__PASSAGE PROVIDED__:
┄┄┄┄┄┄

Partial cacheline flush problems on ARM and MIPS

Mon Aug 27 19:18:55 UTC 2012

On Aug 27, 2012, at 1:00 PM, Ian Lepore wrote:

> On Mon, 2012-08-27 at 09:53 -0700, Adrian Chadd wrote:
>> On 27 August 2012 09:08, Ian Lepore <freebsd at damnhippie.dyndns.org> wrote:
>> 
>>> If two DMAs are going on concurrently in the same buffer, one is going
>>> to finish before the other, leading to a POSTxxxx sync op happening for
>>> one DMA operation while the other is still in progress.  The unit of
>>> granularity for sync operations is the mapped region, so now you're
>>> syncing access to a region which still has active DMA happening within
>>> it.
>> 
>> Right. But the enforced idea is "DMA up to this point should be
>> flushed to memory."
>> 
>>> While I think it's really an API definition issue, think about it in
>>> terms of a potential implementation... What if the CPU had to access the
>>> memory as part of the sync for the first DMA that completes, while the
>>> second is still running?  Now you've got pretty much exactly the same
>>> situation as when a driver subdivides a buffer without knowing about the
>>> cache alignment; you end up with the CPU and DMA touching data in the
>>> same cachline and no sequence of flush/invalidate can be g'teed to
>>> preserve all data correctly.
>> 
>> Right. So you realise at that point you can't win and you stick each
>> of those pieces in a different cache line.
>> 
> 
> Actually, I think that even discussing cache lines in this context is a
> mistake (yeah, I'm the one who did so above, in trying to relate an
> abstract API design concept to a real-world hardware example).

┄┄┄┄┄┄

__EXERCISE DATA__:
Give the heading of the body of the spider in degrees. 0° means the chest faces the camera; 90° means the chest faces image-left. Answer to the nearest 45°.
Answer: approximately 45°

┄┄┄┄┄┄

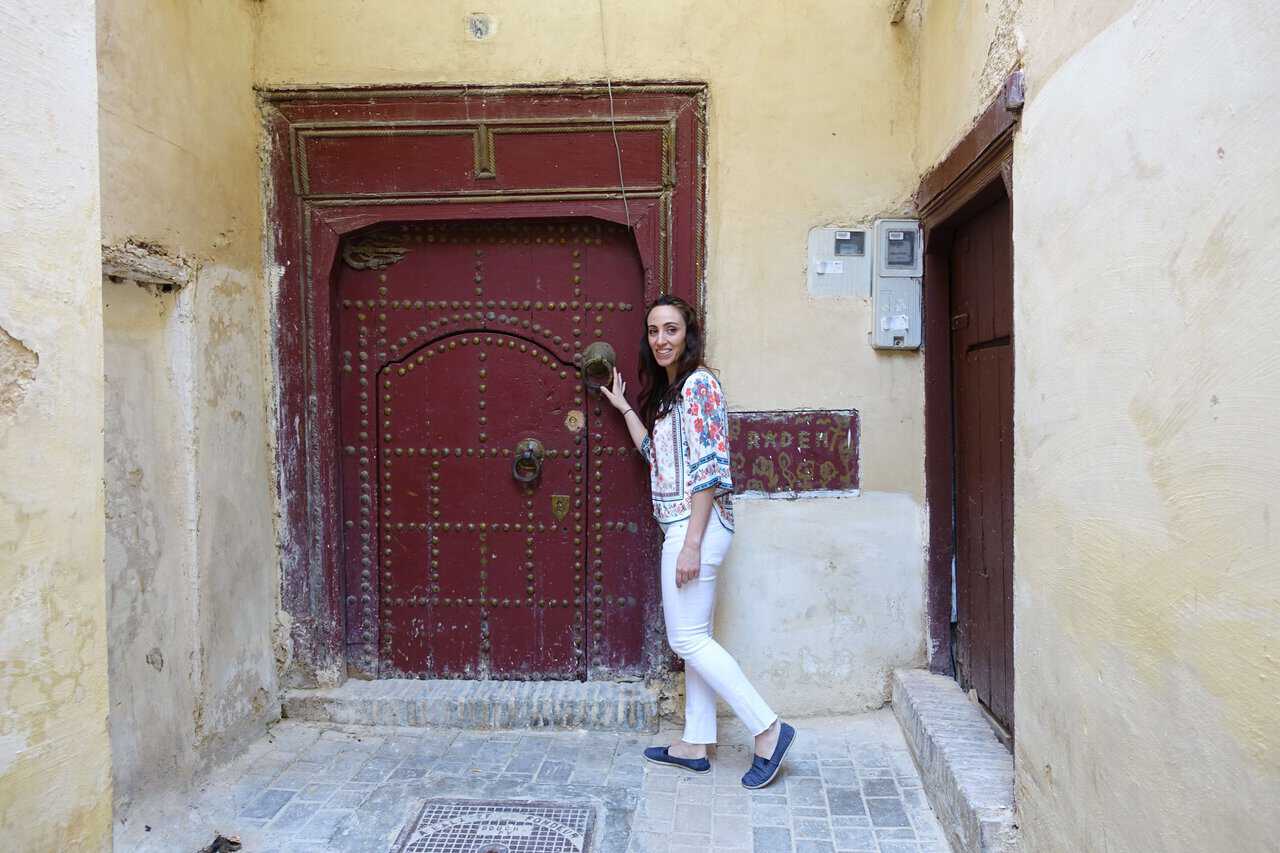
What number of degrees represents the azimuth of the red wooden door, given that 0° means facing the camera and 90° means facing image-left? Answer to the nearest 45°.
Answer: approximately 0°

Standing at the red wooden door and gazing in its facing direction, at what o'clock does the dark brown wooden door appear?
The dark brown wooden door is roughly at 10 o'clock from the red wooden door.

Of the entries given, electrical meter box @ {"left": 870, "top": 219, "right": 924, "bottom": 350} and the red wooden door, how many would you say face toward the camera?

┄┄┄┄┄┄

__YOUR OBJECTIVE__:
Extend the mailing-list thread on partial cacheline flush problems on ARM and MIPS, starting right after its final sentence.

__RESPONSE FOR THIS EXERCISE__:
> 
> Drivers are not supposed to know about interactions between DMA
> transfers and cache lines or other machine-specific constraints; that
> info is supposed to be encapsulated and hidden within busdma.  I think a
> driver making the assumption that it can do DMA safely on a buffer as
> long as that buffer is cacheline-granular is just as flawed as assuming
> that it can do DMA safely on any arbitrarily sized and aligned buffer.
> 
> So the right way to "stick each of those pieces in a different cache
> line" is to allocate two different buffers, one per concurrent DMA
> transfer.  Or, really, to use two separate busdma mappings would be the
> more rigorous way to say it, since the mapping is the operation at which
> constraints come into play.  Thinking of it that way then drives the
> need to document that if multiple mappings describe the same area of
> physical memory, then concurrent operations on those maps yield
> unpredictable results.

Despite what I said earlier, I think this is sane.  busdma only should support one DMA active at a time into a buffer.  If the driver wants to do two different ones, they are on their own.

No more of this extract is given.